Никак не умалая столь важную роль хранителя изначально-русского самосознания, я всё-таки склонен повнимательнее всмотреться у Юрия Ключникова в то базисное состояние души, которое лежит в истоке драмы и определяет её ход.
Этот исток – именно драма, и ход её достаточно непредсказуем, – если брать именно исток самосознания. Тот есть тот исторический момент, когда оно осознаёт себя.
Момент – когда истина разрывается между войной, обрушившейся на десятилетнего советского мальца, и той памятью довоенной поры, которая остаётся ощущением счастья.
Какого счастья?! А Гулаг? А страх репрессий? А чувство осаждённой крепости?
Да! Это потом, в позднейших прозрениях всё встанет в трагическую цепь советской истории. И следующие поколения уже не узнают никакого изначального счастья: того, какое вошло в первосознание "детей Октября", – то есть веры, что счастье в принципе возможно. Называйте его коммунизмом (на земшаре или в отдельно взятой стране), мировой революцией (или единением пролетариев всех стран). Эту веру можно потерять, но надо же иметь, что терять. В этом смысле довоенные мальчики оказались последними идеалистами советской эпохи. Им было куда возвращаться – они "возвращались в детство, как домой, к безумной, беззаботной благодати", понимая, что "беззаботность" – синоним "безумности", но не смывая этих счастливых строк из печальной повести своей жизни. Да, им пришлось узнать, чего стоят идеалы, но идеалы-то были. Русское окно прорубилось в ужас мировой войны, но – окно же, а не бездомье. Надо было совместить заоконный ужас с теплом Дома, по-сибирски прочного и тёплого.

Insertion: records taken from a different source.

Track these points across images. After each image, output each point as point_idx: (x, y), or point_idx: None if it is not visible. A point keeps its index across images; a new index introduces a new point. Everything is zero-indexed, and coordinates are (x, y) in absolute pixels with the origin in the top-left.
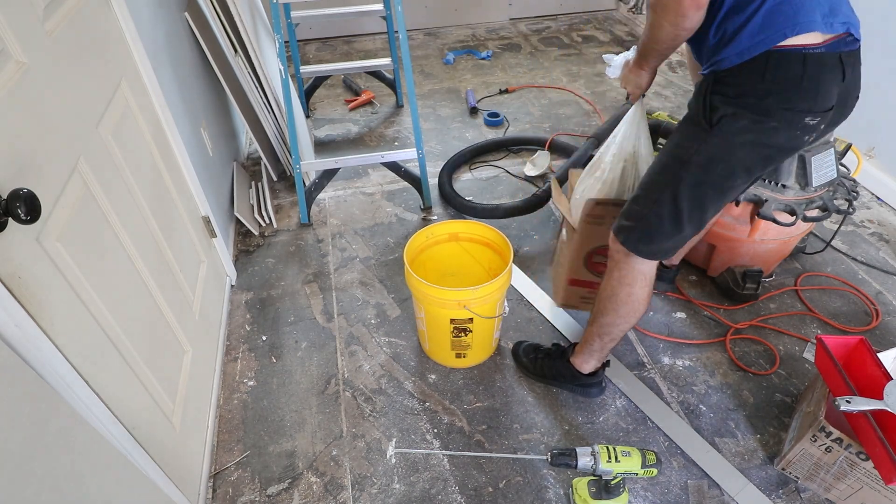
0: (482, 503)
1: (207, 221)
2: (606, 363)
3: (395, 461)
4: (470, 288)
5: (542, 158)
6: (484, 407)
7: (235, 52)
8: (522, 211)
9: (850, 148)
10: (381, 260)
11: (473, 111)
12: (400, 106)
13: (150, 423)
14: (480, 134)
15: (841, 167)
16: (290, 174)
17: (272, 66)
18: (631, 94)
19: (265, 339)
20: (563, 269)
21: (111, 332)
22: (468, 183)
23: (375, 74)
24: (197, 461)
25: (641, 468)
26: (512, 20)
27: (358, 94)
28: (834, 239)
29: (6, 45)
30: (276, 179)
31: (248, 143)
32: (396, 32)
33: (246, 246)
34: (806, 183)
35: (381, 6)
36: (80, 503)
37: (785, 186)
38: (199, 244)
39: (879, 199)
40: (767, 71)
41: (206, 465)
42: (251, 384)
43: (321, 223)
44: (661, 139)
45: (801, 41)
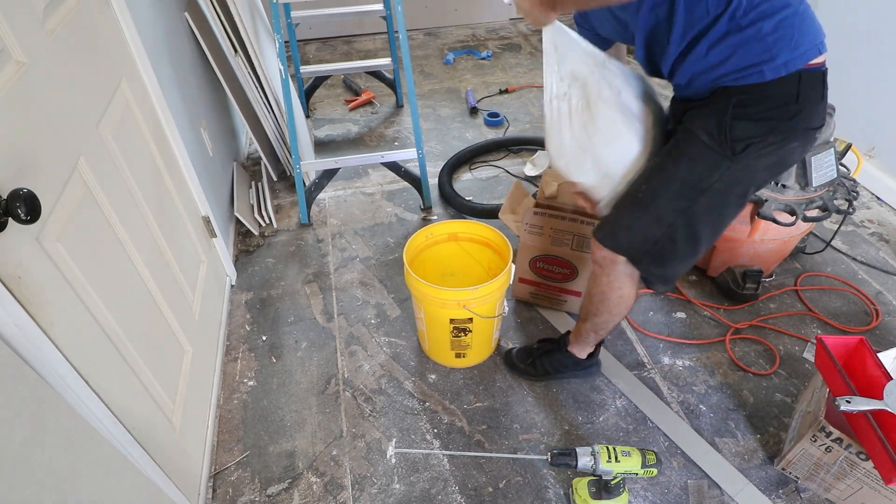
0: (482, 503)
1: (207, 221)
2: (600, 342)
3: (395, 461)
4: (469, 288)
5: (542, 158)
6: (484, 407)
7: (235, 52)
8: None
9: (850, 148)
10: (381, 260)
11: (473, 111)
12: (400, 106)
13: (150, 422)
14: (480, 134)
15: (841, 167)
16: (290, 174)
17: (272, 66)
18: (531, 24)
19: (265, 339)
20: (517, 266)
21: (111, 332)
22: (468, 183)
23: (375, 74)
24: (197, 461)
25: (641, 468)
26: (512, 20)
27: (358, 94)
28: (834, 239)
29: (6, 45)
30: (276, 179)
31: (248, 143)
32: (396, 32)
33: (246, 246)
34: (806, 183)
35: (381, 6)
36: (80, 503)
37: (785, 186)
38: (199, 244)
39: (879, 199)
40: (801, 91)
41: (206, 465)
42: (251, 384)
43: (321, 223)
44: None
45: (820, 59)
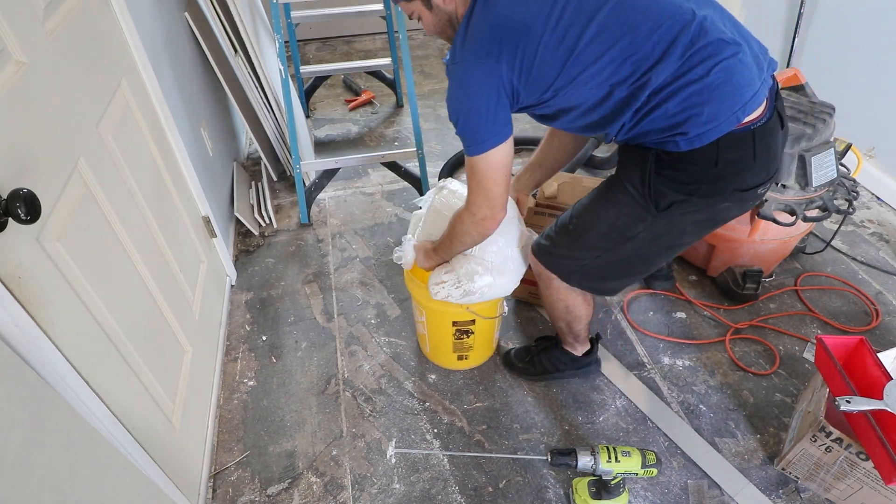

Вот тут-то душа и должна выдержать испытание на слом.
Не на слом строки. Тысячи своих строк Ключников выдержал в рамках державинско-пушкинской гармонии, не польстившись ни на какие авангардистские уловки.
Выдержать надо то, что разрывает и ломает строку изнутри. Ежемгновенно и бесконечно. Законно и благодатно. Природно и непоправимо. Смертельно и освобождающе.
Куда судьба направит, в рай ли, в ад ли?
Разгадывать не стану Божий план.
Бывало, кто-то собирался в Адлер,
А приплывал с конвоем в Магадан.
Этот петлёй обернувшийся маршрут действует отнюдь не только как невесёлая шутка. Действует то, что эти пункты стянуты воедино. Что каждая строка начинена взрывной смесью.
Понятно, что рай и ад – излюбленные клеммы чёрного и белого, живого и мёртвого, хрупкого и твёрдого, лживого и истинного – это в любой молекуле мироздания и это – в любой поэтической ячейке ключниковского миростроя.
Рай и ад – только в сцепе; иногда они меняются ролями: рай оказывается невыносим, ад – спасителен, а главное: эти состояния уживаются в одном и том же сердце.
"И вновь вздыхает русский ангел под ношей дьявольской своей".
И надсаживается душа, и изнемогает строка от проклятого вопроса: как совместить одно с другим?
За пряслом ждёт безгрешный ад,
что раем наречён от скуки.
Ты из него сбежишь назад
к жестокой жизненной науке.
Тогда вопрос: а жестокая жизненная наука – предполагала ли такую судьбу? Реальная судьба – обещала ли такую ношу?
Да! Предполагала. Обещала. И определила – навсегда. Та самая судьба спасённого от пекла войны подростка, которую он разделил со своим поколением.